╭─ Supplied data

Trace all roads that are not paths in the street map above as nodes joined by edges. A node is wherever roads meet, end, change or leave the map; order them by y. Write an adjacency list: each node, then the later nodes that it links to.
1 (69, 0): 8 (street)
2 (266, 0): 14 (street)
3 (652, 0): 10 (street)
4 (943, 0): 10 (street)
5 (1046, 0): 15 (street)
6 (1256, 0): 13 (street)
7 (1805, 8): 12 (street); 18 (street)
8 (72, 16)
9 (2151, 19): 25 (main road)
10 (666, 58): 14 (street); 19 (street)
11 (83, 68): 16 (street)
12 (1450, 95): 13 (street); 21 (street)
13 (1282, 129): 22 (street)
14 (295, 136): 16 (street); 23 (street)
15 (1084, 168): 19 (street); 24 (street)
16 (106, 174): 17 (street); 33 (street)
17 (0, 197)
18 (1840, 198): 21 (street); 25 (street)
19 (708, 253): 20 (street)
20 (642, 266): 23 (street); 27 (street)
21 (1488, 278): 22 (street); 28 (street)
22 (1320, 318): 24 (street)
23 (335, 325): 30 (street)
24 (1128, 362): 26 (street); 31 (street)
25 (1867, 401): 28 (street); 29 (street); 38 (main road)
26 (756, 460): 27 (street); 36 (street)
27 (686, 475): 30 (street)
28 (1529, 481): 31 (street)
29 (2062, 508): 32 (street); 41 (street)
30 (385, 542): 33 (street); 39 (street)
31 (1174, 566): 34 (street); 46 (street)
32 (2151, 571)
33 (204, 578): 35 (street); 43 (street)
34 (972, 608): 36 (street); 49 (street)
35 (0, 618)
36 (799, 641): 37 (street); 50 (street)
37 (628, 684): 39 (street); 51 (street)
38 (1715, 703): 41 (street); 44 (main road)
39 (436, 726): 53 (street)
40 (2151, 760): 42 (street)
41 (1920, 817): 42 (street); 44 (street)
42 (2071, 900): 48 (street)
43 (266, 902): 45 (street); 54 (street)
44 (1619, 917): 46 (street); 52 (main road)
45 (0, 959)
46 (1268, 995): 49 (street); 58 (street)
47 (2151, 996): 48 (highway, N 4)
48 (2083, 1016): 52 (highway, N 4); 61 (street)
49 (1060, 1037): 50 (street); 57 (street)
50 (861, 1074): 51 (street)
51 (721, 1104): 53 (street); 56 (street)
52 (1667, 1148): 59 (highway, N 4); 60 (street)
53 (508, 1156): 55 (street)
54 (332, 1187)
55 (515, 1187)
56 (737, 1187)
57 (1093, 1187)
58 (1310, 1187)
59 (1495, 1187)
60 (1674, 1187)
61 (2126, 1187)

╰─

» Aim of the task: Output the entire set of records exactly as shown.

» Task answer:
Trace all roads that are not paths in the street map above as nodes joined by edges. A node is wherever roads meet, end, change or leave the map; order them by y. Write an adjacency list: each node, then the later nodes that it links to.
1 (69, 0): 8 (street)
2 (266, 0): 14 (street)
3 (652, 0): 10 (street)
4 (943, 0): 10 (street)
5 (1046, 0): 15 (street)
6 (1256, 0): 13 (street)
7 (1805, 8): 12 (street); 18 (street)
8 (72, 16)
9 (2151, 19): 25 (main road)
10 (666, 58): 14 (street); 19 (street)
11 (83, 68): 16 (street)
12 (1450, 95): 13 (street); 21 (street)
13 (1282, 129): 22 (street)
14 (295, 136): 16 (street); 23 (street)
15 (1084, 168): 19 (street); 24 (street)
16 (106, 174): 17 (street); 33 (street)
17 (0, 197)
18 (1840, 198): 21 (street); 25 (street)
19 (708, 253): 20 (street)
20 (642, 266): 23 (street); 27 (street)
21 (1488, 278): 22 (street); 28 (street)
22 (1320, 318): 24 (street)
23 (335, 325): 30 (street)
24 (1128, 362): 26 (street); 31 (street)
25 (1867, 401): 28 (street); 29 (street); 38 (main road)
26 (756, 460): 27 (street); 36 (street)
27 (686, 475): 30 (street)
28 (1529, 481): 31 (street)
29 (2062, 508): 32 (street); 41 (street)
30 (385, 542): 33 (street); 39 (street)
31 (1174, 566): 34 (street); 46 (street)
32 (2151, 571)
33 (204, 578): 35 (street); 43 (street)
34 (972, 608): 36 (street); 49 (street)
35 (0, 618)
36 (799, 641): 37 (street); 50 (street)
37 (628, 684): 39 (street); 51 (street)
38 (1715, 703): 41 (street); 44 (main road)
39 (436, 726): 53 (street)
40 (2151, 760): 42 (street)
41 (1920, 817): 42 (street); 44 (street)
42 (2071, 900): 48 (street)
43 (266, 902): 45 (street); 54 (street)
44 (1619, 917): 46 (street); 52 (main road)
45 (0, 959)
46 (1268, 995): 49 (street); 58 (street)
47 (2151, 996): 48 (highway, N 4)
48 (2083, 1016): 52 (highway, N 4); 61 (street)
49 (1060, 1037): 50 (street); 57 (street)
50 (861, 1074): 51 (street)
51 (721, 1104): 53 (street); 56 (street)
52 (1667, 1148): 59 (highway, N 4); 60 (street)
53 (508, 1156): 55 (street)
54 (332, 1187)
55 (515, 1187)
56 (737, 1187)
57 (1093, 1187)
58 (1310, 1187)
59 (1495, 1187)
60 (1674, 1187)
61 (2126, 1187)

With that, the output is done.